Our commonest treatment for narrowed or blocked heart arteries (6 X more often than heart bypass surgery). In Northwick Park Hospital we perform more than 500 a year. It may follow on directly after coronary angiography using the same athand similar catheters. Here a fine flexible wire is passed across the narrowing under XRay control. This allows a deflated balloon to be placed in the narrowed part of the artery and inflated. Once the narrowing has been widened a stent may be implanted in the narrowing. This is a flexible tubular metal mesh, typically 3 X 15 mm in size. More than 90% of angioplasties involve use of a stent.

Risks (from NHS Choices)

  • bleeding or bruising under the skin where the catheter was inserted - estimated to occur in more than one in every 20 cases
  • damage to the artery where the sheath was inserted - estimated to occur in less than one in every 100 cases
  •  allergic reaction to the contrast agent used during the procedure - estimated to occur in less than one in every 100 cases
  • damage to an artery in the heart - estimated to occur in less than one in every 350 cases
  •  excessive bleeding requiring a blood transfusion - estimated to occur in less than one in every 100 cases
  • heart attack, stroke or death - estimated to occur in less than one in every 100 cases
My Own Audited Outcomes (378 Angioplasties 2012-14 from BCIS.org.uk)

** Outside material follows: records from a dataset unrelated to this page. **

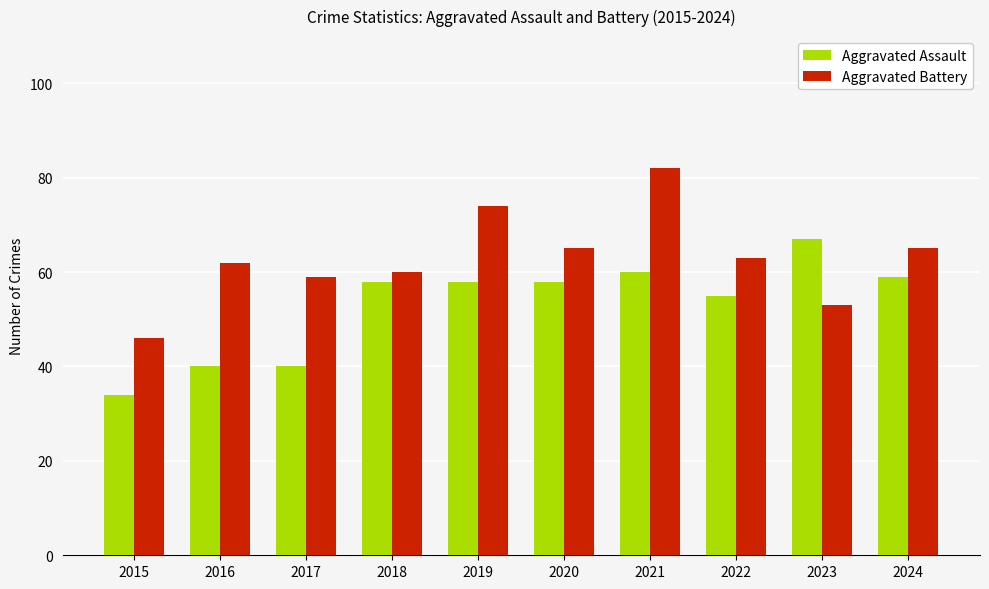

At which category is the sum across all series the highest?

2021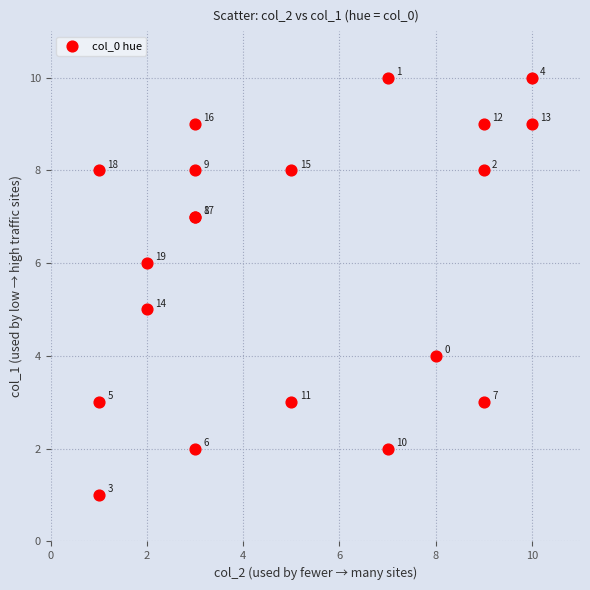

What Y value in the scatter plot is closest to 5?

5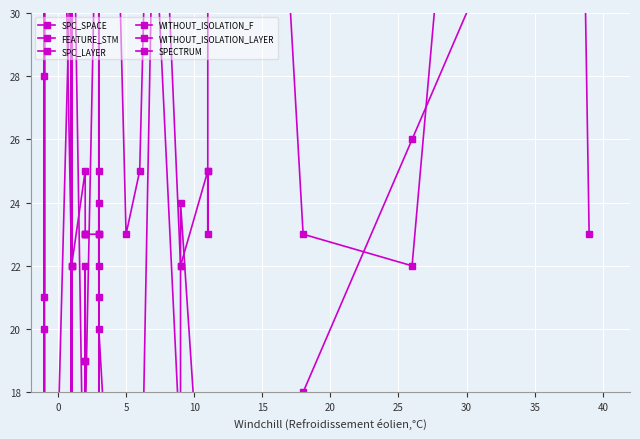

Reading left to right, extract all data points from this chart.

SPC_SPACE: 0	20	0	0	0	0	33	33	11	1	11	33	1	40	38	11	19	22	19	17	38	24	11	25	21	34	20	5	11	34	16	24	11	11	11	11	18	26	37	39
FEATURE_STM: 68	6	59	28	21	68	22	53	9	2	2	76	2	22	22	25	23	23	23	23	23	40	34	23	22	23	57	23	25	42	22	22	25	23	25	76	23	22	76	23
SPC_LAYER: -1	-1	-1	-1	-1	-1	1	1	1	1	1	1	1	1	1	2	2	2	2	2	3	2	1	3	3	3	3	5	6	7	9	9	11	11	11	5	7	7	13	9
WITHOUT_ISOLATION_F: 2	2	5	2	2	6	2	2	2	2	1	2	1	1	1	2	2	2	2	2	4	3	3	4	4	3	4	6	6	6	10	11	13	13	13	3	11	7	3	7
WITHOUT_ISOLATION_LAYER: 2	2	5	2	2	6	2	2	2	2	1	2	1	1	1	2	2	2	2	2	4	3	3	4	4	3	4	6	6	6	10	11	8	8	8	3	9	5	3	7
SPECTRUM: 3	2	5	2	1	6	2	2	2	2	1	2	1	1	1	2	2	2	2	2	1	3	3	1	4	3	4	6	4	5	10	10	8	8	8	5	6	6	3	3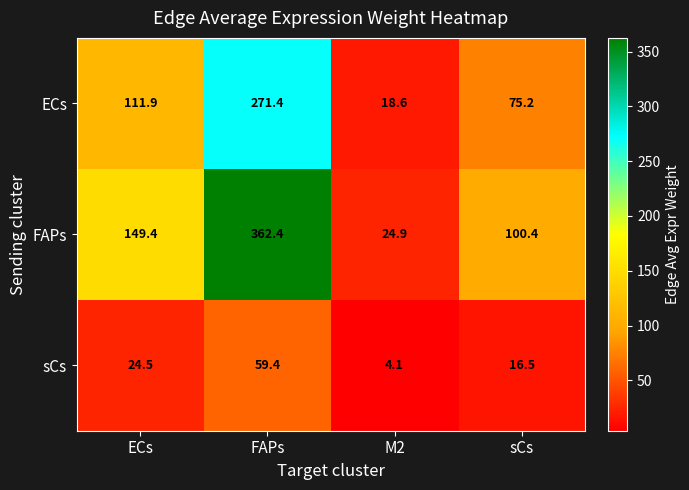

True or false: FAPs has a value of 34.0 at sCs.

False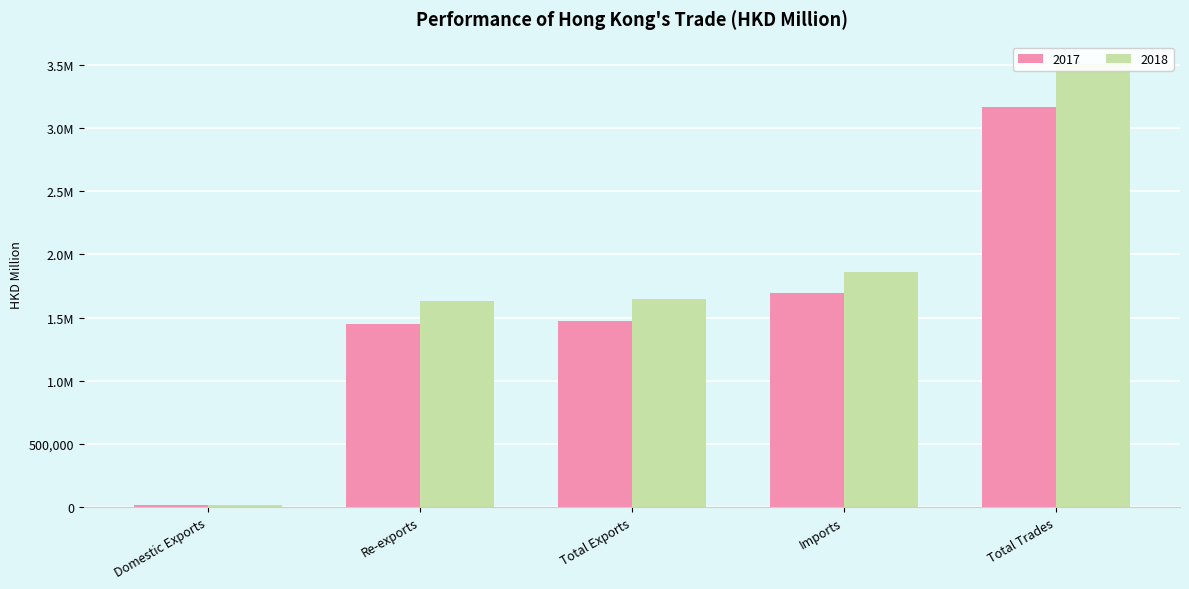

Which category has the highest value across all series?

Total Trades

0% major adverse cardiac events (vs 1.55% of peers)
30 day death rate 0.5% (vs 1.25% of peers)

Common Cardiac Tests

12 lead ECG

A simple recording of the electrical activity of the heart from electrodes placed on the skin. Rarely completely diagnostic in its own right, but a valuable compliment to the initial assessment of a person referred with cardiac issues.

Echocardiogram

An ultrasound examination of the heart using similar technology as is used to assess the growing foetus in the pregnant woman. A 20-minute non-invasive examination provides a wealth of information about the structure of the heart, function of the heart and the status of the heart valves and heart chambers.

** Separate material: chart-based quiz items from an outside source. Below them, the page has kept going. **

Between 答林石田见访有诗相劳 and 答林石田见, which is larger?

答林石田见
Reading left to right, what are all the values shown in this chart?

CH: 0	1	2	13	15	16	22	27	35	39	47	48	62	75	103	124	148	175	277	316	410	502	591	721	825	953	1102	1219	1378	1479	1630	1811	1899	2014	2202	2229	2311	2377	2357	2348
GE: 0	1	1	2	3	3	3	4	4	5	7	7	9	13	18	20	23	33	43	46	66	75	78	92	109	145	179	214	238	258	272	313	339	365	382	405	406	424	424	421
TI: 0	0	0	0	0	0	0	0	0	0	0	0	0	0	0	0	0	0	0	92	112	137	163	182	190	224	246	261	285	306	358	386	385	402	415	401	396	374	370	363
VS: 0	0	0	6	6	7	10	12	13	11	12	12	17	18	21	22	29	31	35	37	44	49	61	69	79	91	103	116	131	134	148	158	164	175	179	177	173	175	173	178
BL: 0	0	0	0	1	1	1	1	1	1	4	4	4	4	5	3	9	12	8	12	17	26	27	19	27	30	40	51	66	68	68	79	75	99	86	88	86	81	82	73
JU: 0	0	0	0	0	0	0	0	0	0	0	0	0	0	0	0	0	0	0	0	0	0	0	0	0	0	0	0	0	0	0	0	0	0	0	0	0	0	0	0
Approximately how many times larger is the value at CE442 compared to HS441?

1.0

24-hour blood pressure monitor

Portable device that allows approximately 40 readings of blood pressure to be taken over a representative 24-hour period. Particularly valuable in patients with difficult hypertension and multiple drug intolerances as well as issues with “white coat” inaccuracies in blood pressure measurement.

24-hour ECG

A portable, high quality ECG recording often used in the first part of diagnosis of palpitation and heart rhythm disorder. A surprisingly large sample (100,000) heartbeats are seen during this period and even in the absence of symptoms, valuable circumstantial evidence will be obtained.

Coronary CT scanning

A powerful test used particularly to assess the status of the heart after arteries in the assessment of chest pain, along with the screening of high risk individuals for the presence of silent coronary heart disease. A non-intrusive test now with an acceptably low radiation dose.

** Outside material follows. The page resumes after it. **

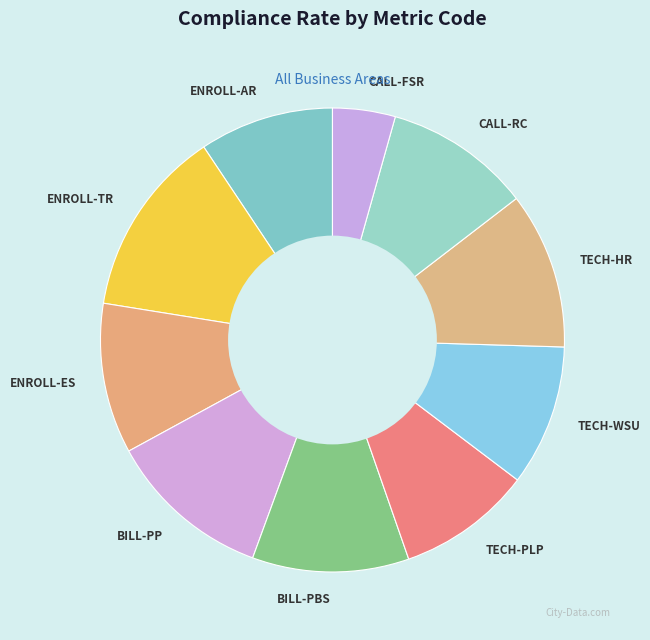

How many segments does this pie chart have?

10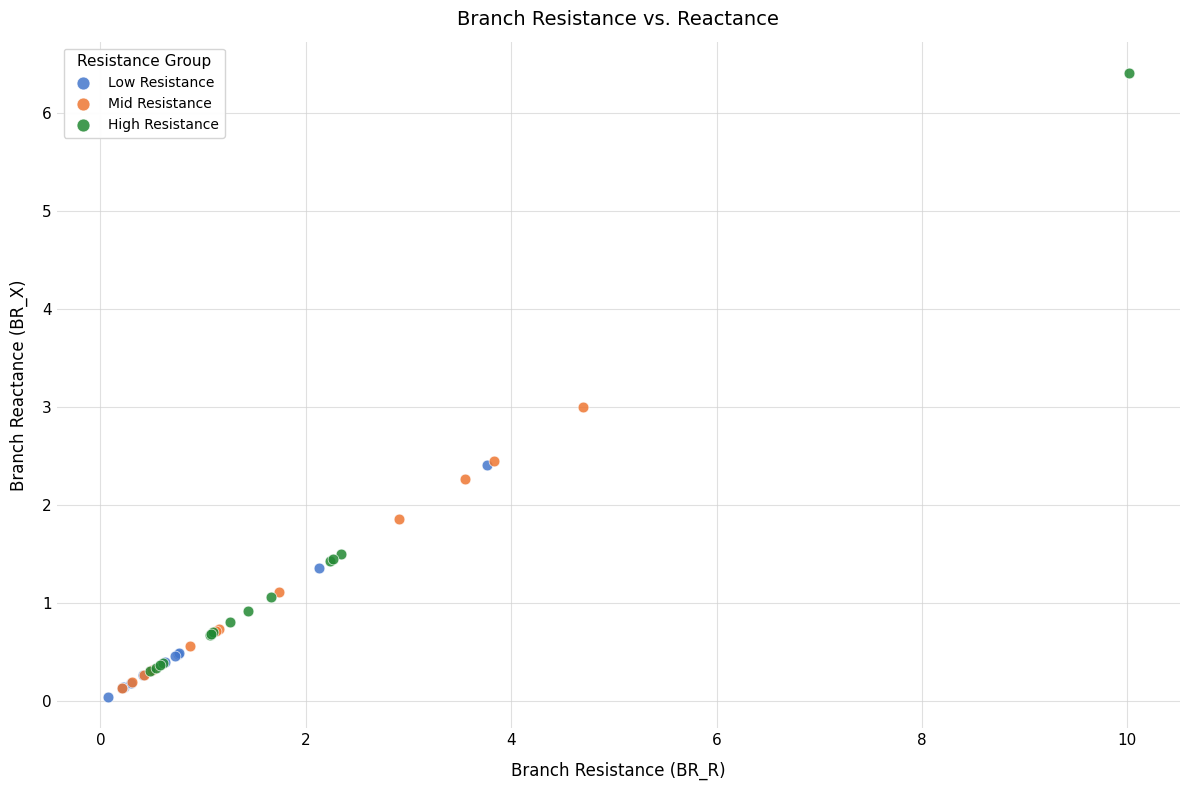

Which series reaches the maximum Y coordinate?

High Resistance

Exercise stress echocardiography

A technically demanding test where heart ultrasound before and immediately after exercise is used to determine whether there is evidence of blockage of the heart arteries causing angina. Northwick Park Hospital Cardiology Department has particular expertise in the area with our senior sonographers and consultants having an international teaching reputation for the performance of this technique. Very valuable in medium and high-risk individuals to assess whether chest pain or breathlessness is due to blockage of the heart arteries. Patients who cannot exercise, may have pharmacological stress (dobutamine) to mimic the effects of exercise if orthopaedic or other issues prevent them from walking at a medium or high intensity on the treadmill.